Der Wahrheitsgehalt vieler Studien ist schlichtweg sehr gering bis gar nicht vorhanden. Prof. Hartmann, Leiter der Studie über Studien, erklärt das Phänomen wie folgt: „Die meisten Forscher gehen nicht unvoreingenommen an eine Studie heran. Wenn sie glauben, dass sie mit ihrer Studie etwas erstaunliches entdecken können, dann wählen sie unbewusst eine Herangehensweise aus, die ihre Studie bestätigt“. So werden teilweise Tests gewählt, die das Ergebnis in eine bestimmte Richtung lenken, oder die Auswahl der Untersuchungsobjekte verschiebt die Resultate in eine Richtung.

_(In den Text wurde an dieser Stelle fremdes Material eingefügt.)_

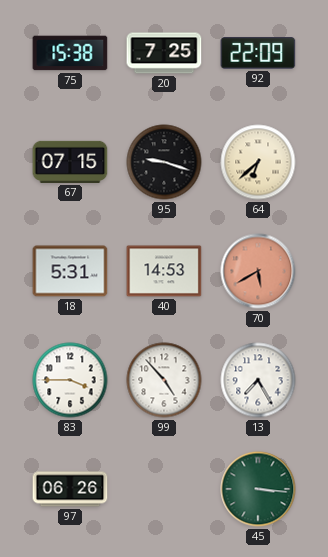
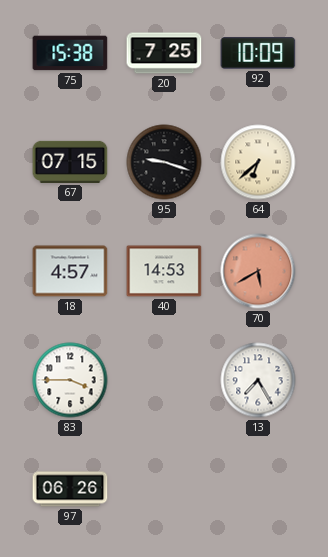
92: 22:09 -> 10:09
18: 5:31 -> 4:57
99: 4:53 -> none
45: 3:16 -> none
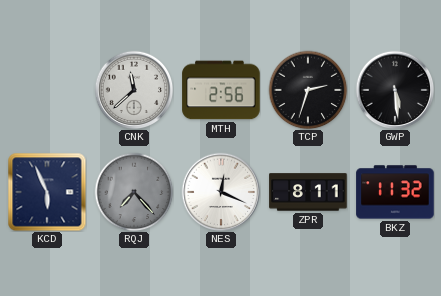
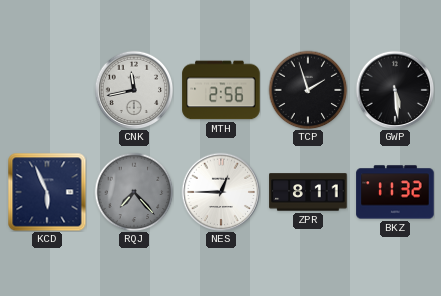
CNK: 11:38 -> 11:43
TCP: 2:33 -> 1:57
NES: 12:19 -> 12:45
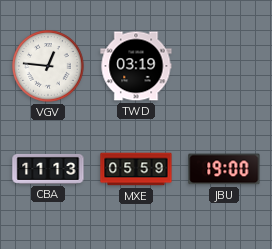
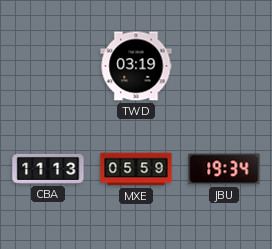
VGV: 12:46 -> none
JBU: 19:00 -> 19:34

Als uns die Liste der 100 Studien zugetragen wurde, mussten wir mit erschrecken feststellen, dass auch vereinzelt Studien über die wir berichtet haben, zu den Studien mit geringem Wahrheitsgehalt zählen. Dafür möchten wir uns an dieser Stelle bei unseren Lesern entschuldigen. Dazu gehören zum Beispiel die Studie zu gedächtnisfördernden Worten und die zu dem frühen Vogel, der angeblich weniger Würmer fängt. Letztere wurde beispielsweise dadurch verfälscht, dass es den Vögeln nicht möglich war nach dem Aufstehen Kaffee zu trinken. „Solche Einschränkungen  werden leider viel zu oft gemacht. Die Studien werden unter Laborbedingungen mit bestimmten Parametern durchgeführt, bei deren Auswahl jedoch zu häufig geschlampt wird. In der freien Wildbahn kann ja jeder Vogel so viel Kaffee trinken wie er mag“, so Prof. Hartmann.
Neben den unseren Studien wurden vor allem Studien ausgewählt, über die in Satire Zeitungen berichtet wurde. „Wir hatten einfach so viele von den Zeitungen bei uns rumliegen, dass es nahe lag, die Studie anhand der Artikel aus den Zeitungen durchzuführen. Eigentlich wollten wir im Anschluss noch wissenschaftliche Studien hinzunehmen, aber das Ergebnis war so eindeutig, dass wir uns gar nicht mehr die Mühe gemacht haben“, erklärt Prof. Hartmann. Damit ist klar: man sollte nicht jeder Studie Glauben schenken.